Sometimes Things Just Don’t Go Right
When one really thinks about it – given the literal thousands of hands the components which become a completed pole building have to go through, it is a miracle anything ever gets done!
With all of the pieces and parts and all of the human potentiality factor added in, even those who ascribe to Rush Limbaugh’s 99+% accuracy rate as being attainable would have dozens of things wrong, shorted, damaged or otherwise!
In one of my “past lives” as a builder, we did exit surveys of all of our completed buildings at three, six and nine months after completion to make certain the clients were absolutely satisfied and to determine if there was anything on the building which should be fixed under warranty.
The BIAW (Building Industry Association of Washington) held a course on writing contracts back in the 1990’s. Although it was designed for the remodel industry, I felt it was applicable enough to attend. When the attorney running the class told us anyone with a customer satisfaction rating of over 50% was doing good – I was appalled, we had an approval rating in the mid-90% range and I thought we were not as good as we should have been.
When I was building, I thought I had some very good crews – but even the best of them seemed to have a building every year or so where everything (or seemingly so) went wrong. When quizzed about what happened to create the building construction errors, the universal answer was…..they had no idea, it just did!
(Let this be a cautionary message to those considering hiring a builder who has a perfect track record).
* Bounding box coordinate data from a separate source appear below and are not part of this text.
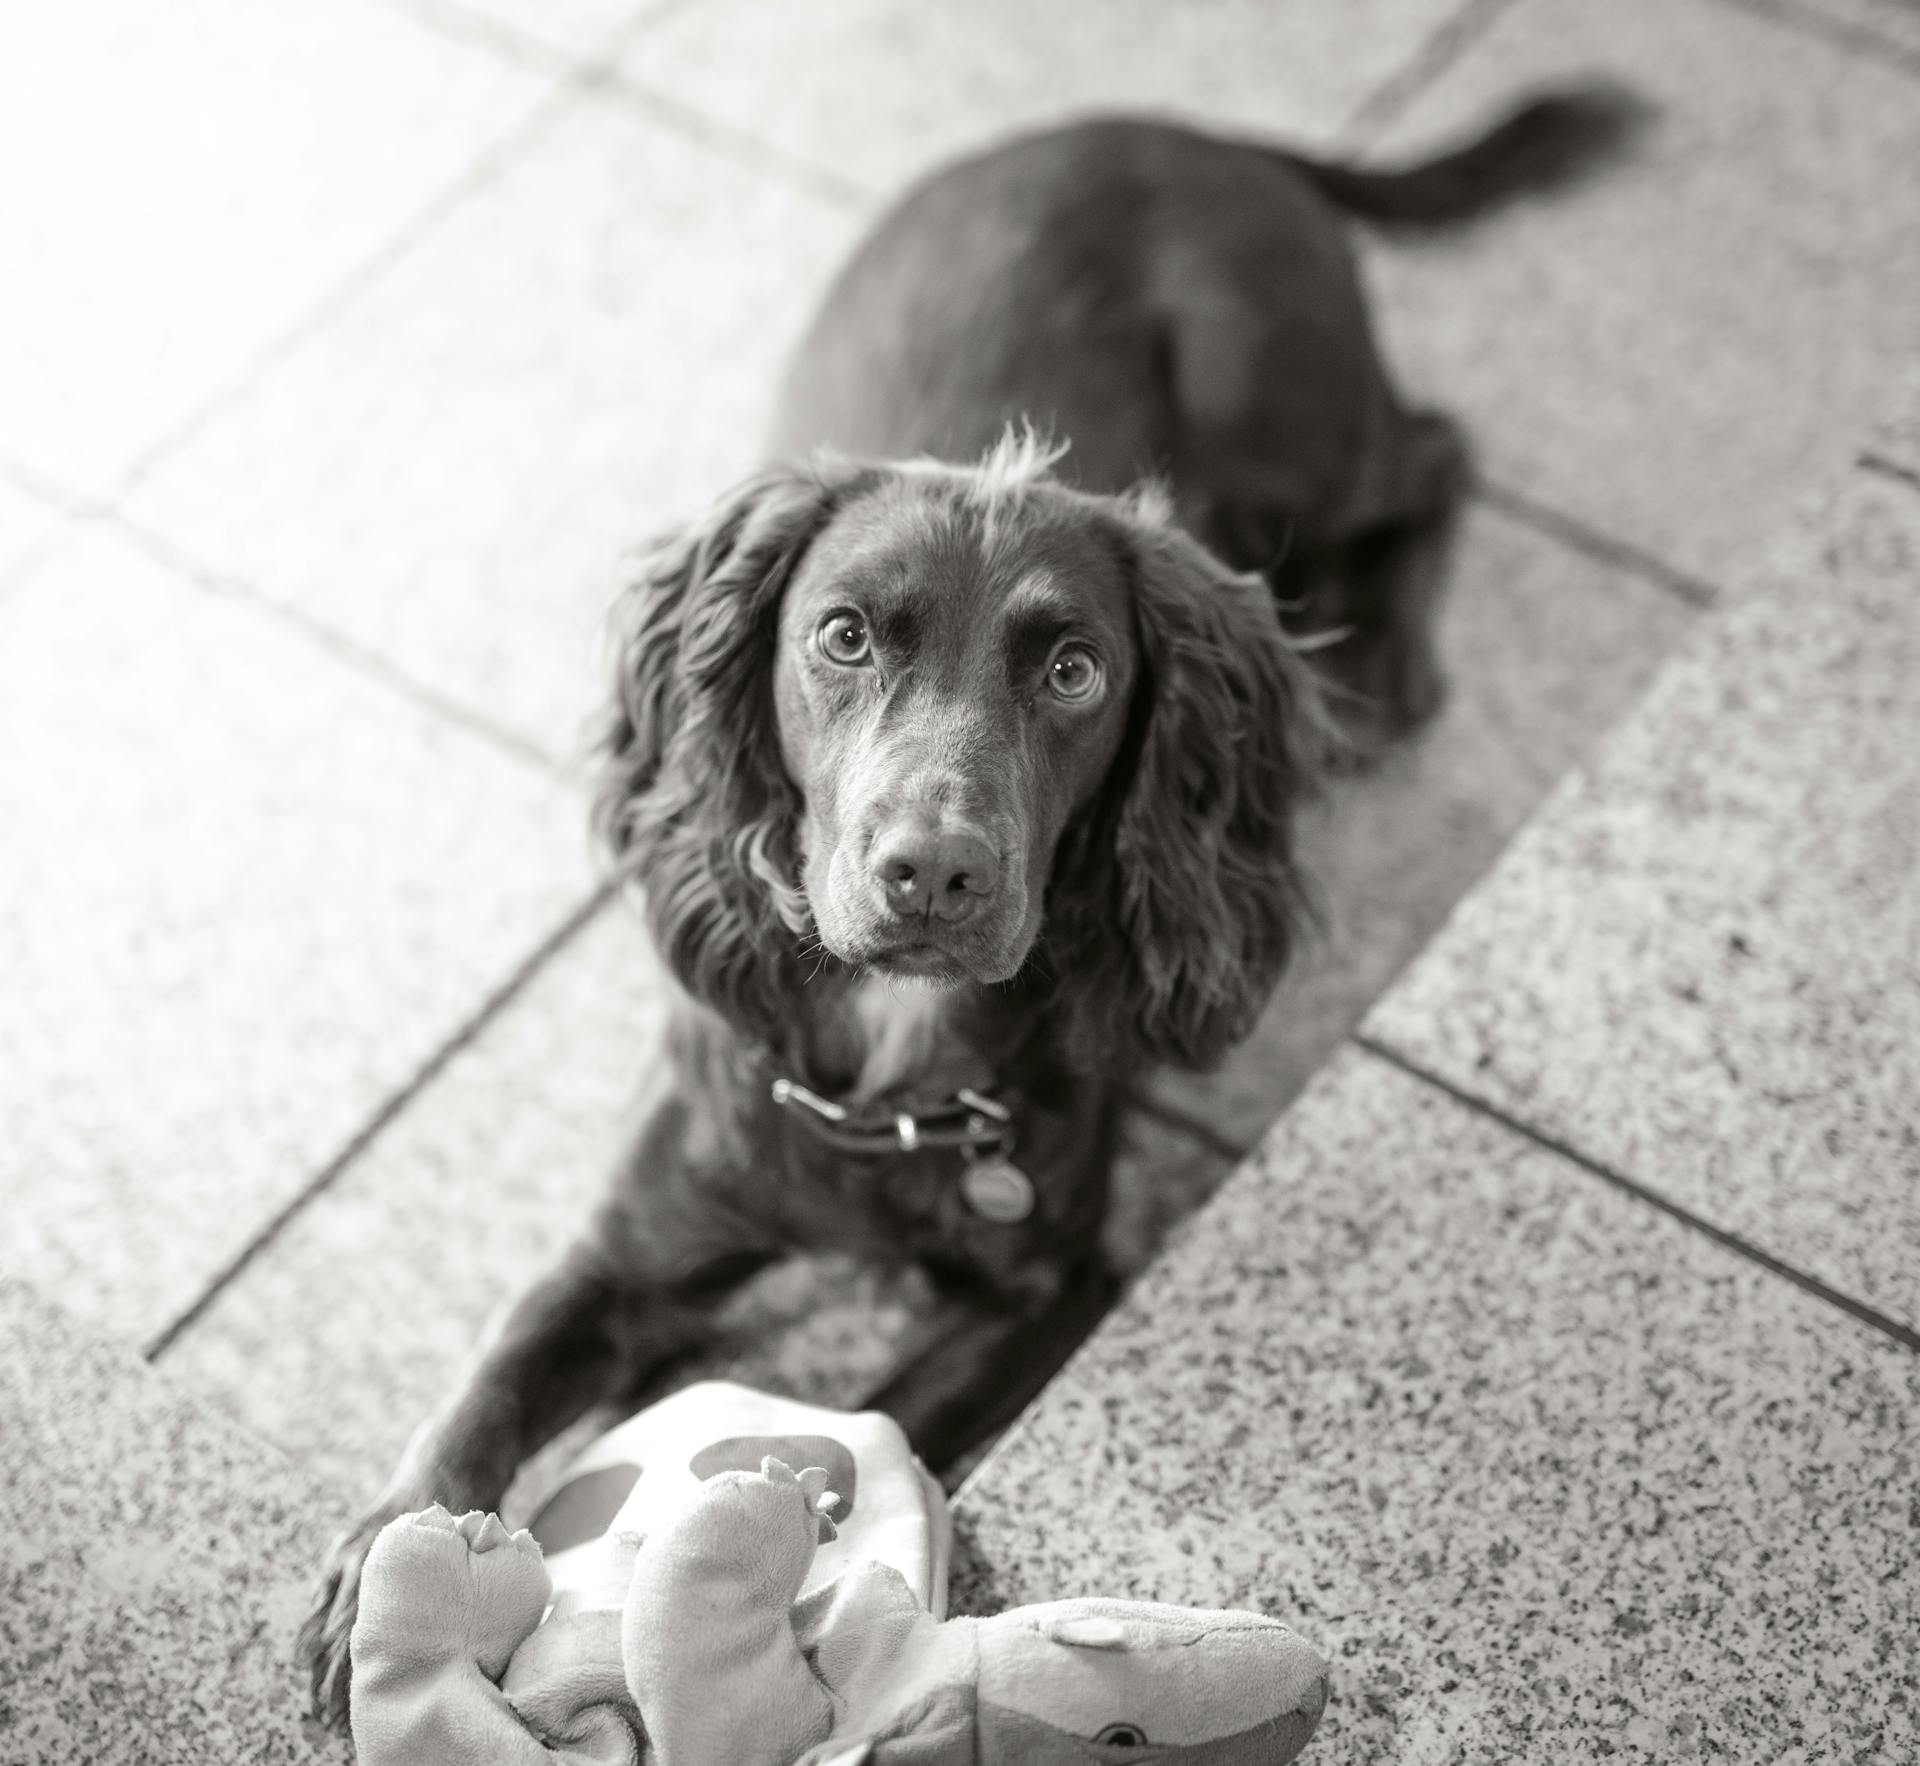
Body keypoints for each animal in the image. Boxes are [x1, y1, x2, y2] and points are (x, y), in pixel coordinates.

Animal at [307, 86, 1643, 1727]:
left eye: (1075, 671)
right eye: (840, 637)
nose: (935, 872)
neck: (881, 1081)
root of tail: (1176, 128)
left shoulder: (1051, 1279)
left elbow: (859, 1416)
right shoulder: (629, 1238)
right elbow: (493, 1369)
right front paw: (388, 1559)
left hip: (1286, 415)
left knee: (1440, 449)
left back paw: (1383, 651)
One of the things we have developed at Hansen Pole Buildings is a steel trim profile which absolutely, perfectly fits with the sliding door track and brackets we provide. As we purchase from the six largest independent steel roofing and siding roll forming chains in the country, all of them have the diagram for this part.
Specialty steel trims are produced on a machine known as a press break – it allows for flat steel sheets to be bent to precise angles and dimensions repeatedly.
Well, one of our steel vendors (who does a fabulous job at getting the right pieces, in the right quantity to hundreds of our clients annually) had one of those “no idea” moments recently and we ended up with a couple of good-natured clients who just could not get the track covers they were sent to fit….because they were bent to the wrong profiles!
Not to fret, as highlight moments in building construction are those which come not from doing it perfectly the first time, but by expediently and gracefully taking care of the oopses!
The steel vendor correctly reproduced the needed parts – and got them shipped out to the now happy clients.